Problem requirements:
Can you retype every line in the records below, character for character, without changing anything?

Given entries:

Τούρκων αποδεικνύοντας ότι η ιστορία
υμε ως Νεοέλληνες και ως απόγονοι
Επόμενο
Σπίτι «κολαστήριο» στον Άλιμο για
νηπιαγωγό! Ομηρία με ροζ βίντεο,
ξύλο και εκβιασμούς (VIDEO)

Solution for this task:
Τούρκων αποδεικνύοντας ότι η ιστορία
υμε ως Νεοέλληνες και ως απόγονοι
Επόμενο
Σπίτι «κολαστήριο» στον Άλιμο για
νηπιαγωγό! Ομηρία με ροζ βίντεο,
ξύλο και εκβιασμούς (VIDEO)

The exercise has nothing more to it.